- **ABOUT THIS TASK**
Rewrite the forum post on ancient letter lengths, starting at the words "Plutarch lived from" and stopping after "(about 1600 words).", with "Cicero" changed to "Pliny the Younger".

Post by Bernard Muller » Fri Mar 15, 2019 6:36 pm

Any bolding is mine.

From Secret Alias,
No one writes letters this long. Not even the worst writers in history.
From Stuart,
there are no extant surviving letters which are not ecclesiastical ..., that are anywhere near as long as even say Colossians or 2 Peter. Find a few from the Roman era and then we can talk. But until you find such a letter (and there are some pretty large online libraries you can search), then the counter claim has to be considered much weaker IMO.
Plutarch's Isis and Orisis is a letter because addressed to one person, Clea. That letter is considerably longer than Paul's Romans.
It begins as: "All good things, my dear Clea, sensible men must ask; ..."
And then Clea is mentioned three more times (at chapters 3, 11, 35), as the addressee of the letter.
Plutarch lived from 46 to 120 AD.

From https://larryhurtado.wordpress.com/2013 ... n-letters/
The 796 letters by Cicero range from 22 to 2530 words, with an average of 295 words. The 124 extant letters of Seneca range from 149 to 4134 words, averaging 955 words. By comparison, e.g., Romans (Paul’s longest) has 7101 words,
OK, none of these letters are longer than Romans, but at least two of them are longer than Colossians (about 2000 words) and 2 Peter (about 1600 words).

To Stuart,
Patristic works are of the same nature and same snow ball accumulation
How do you assume that? If you don't have evidence for some massive accumulation in the Patristic letters, then I present the following:

Justin Martyr's so called 1 Apology is actually a letter addressed to the Roman emperor:
It begins as: "To the Emperor Titus Ælius Adrianus Antoninus Pius Augustus Caesar, and to his son Verissimus the Philosopher, and to Lucius the Philosopher, the natural son of Caesar, and the adopted son of Pius, a lover of learning, and to the sacred Senate, with the whole People of the Romans, I, Justin, the son of Priscus and grandson of Bacchius, natives of Flavia Neapolis in Palestine, present this address and petition in behalf of those of all nations who are unjustly hated and wantonly abused, myself being one of them."
Also, it is much longer than 'Romans'.

Also Irenaeus' Demonstration of the Apostolic Preaching is also a letter, addressed to Marcianus
It begins as such "Knowing, my beloved Marcianus, your desire to walk in godliness, ...".
Needless to say, this Irenaeus' letter is much longer than Romans.

- **DATA EXCERPTS**
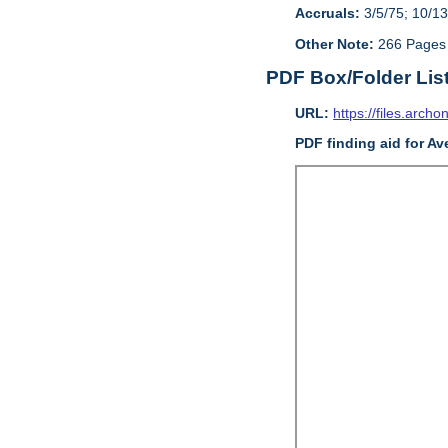
Accruals:
3/5/75; 10/13
Other Note:
266 Pages
PDF Box/Folder Lis
URL:
https://files.archo
PDF finding aid for Av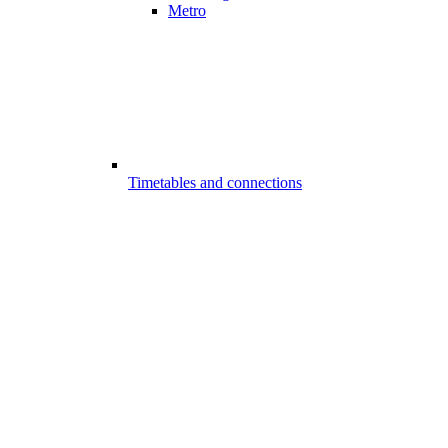
Metro
Timetables and connections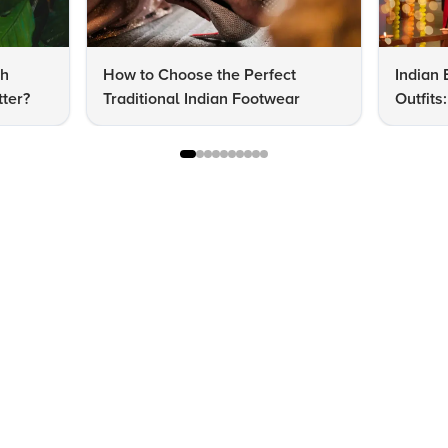
dh
How to Choose the Perfect
Indian 
ter?
Traditional Indian Footwear
Outfit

- **REPLY**
Plutarch lived from 46 to 120 AD.

From https://larryhurtado.wordpress.com/2013 ... n-letters/
The 796 letters by Pliny the Younger range from 22 to 2530 words, with an average of 295 words. The 124 extant letters of Seneca range from 149 to 4134 words, averaging 955 words. By comparison, e.g., Romans (Paul’s longest) has 7101 words,
OK, none of these letters are longer than Romans, but at least two of them are longer than Colossians (about 2000 words) and 2 Peter (about 1600 words).